Saved entries:

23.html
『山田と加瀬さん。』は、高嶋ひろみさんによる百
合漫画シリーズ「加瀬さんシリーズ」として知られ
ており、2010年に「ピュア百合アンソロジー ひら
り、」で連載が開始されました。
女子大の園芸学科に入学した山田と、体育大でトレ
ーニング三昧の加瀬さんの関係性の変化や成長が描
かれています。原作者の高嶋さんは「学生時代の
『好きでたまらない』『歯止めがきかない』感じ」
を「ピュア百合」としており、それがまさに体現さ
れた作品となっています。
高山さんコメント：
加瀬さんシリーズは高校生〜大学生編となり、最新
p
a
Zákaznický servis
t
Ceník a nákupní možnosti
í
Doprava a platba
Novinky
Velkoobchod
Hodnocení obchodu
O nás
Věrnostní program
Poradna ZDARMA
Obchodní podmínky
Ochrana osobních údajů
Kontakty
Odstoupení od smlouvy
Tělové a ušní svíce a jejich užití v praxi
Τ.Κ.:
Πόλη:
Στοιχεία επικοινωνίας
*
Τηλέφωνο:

# EXERCISE DESCRIPTION
Extract every line of text from the material above and reproduce each one unchanged.

# TASK ANSWER
23.html
『山田と加瀬さん。』は、高嶋ひろみさんによる百
合漫画シリーズ「加瀬さんシリーズ」として知られ
ており、2010年に「ピュア百合アンソロジー ひら
り、」で連載が開始されました。
女子大の園芸学科に入学した山田と、体育大でトレ
ーニング三昧の加瀬さんの関係性の変化や成長が描
かれています。原作者の高嶋さんは「学生時代の
『好きでたまらない』『歯止めがきかない』感じ」
を「ピュア百合」としており、それがまさに体現さ
れた作品となっています。
高山さんコメント：
加瀬さんシリーズは高校生〜大学生編となり、最新
p
a
Zákaznický servis
t
Ceník a nákupní možnosti
í
Doprava a platba
Novinky
Velkoobchod
Hodnocení obchodu
O nás
Věrnostní program
Poradna ZDARMA
Obchodní podmínky
Ochrana osobních údajů
Kontakty
Odstoupení od smlouvy
Tělové a ušní svíce a jejich užití v praxi
Τ.Κ.:
Πόλη:
Στοιχεία επικοινωνίας
*
Τηλέφωνο:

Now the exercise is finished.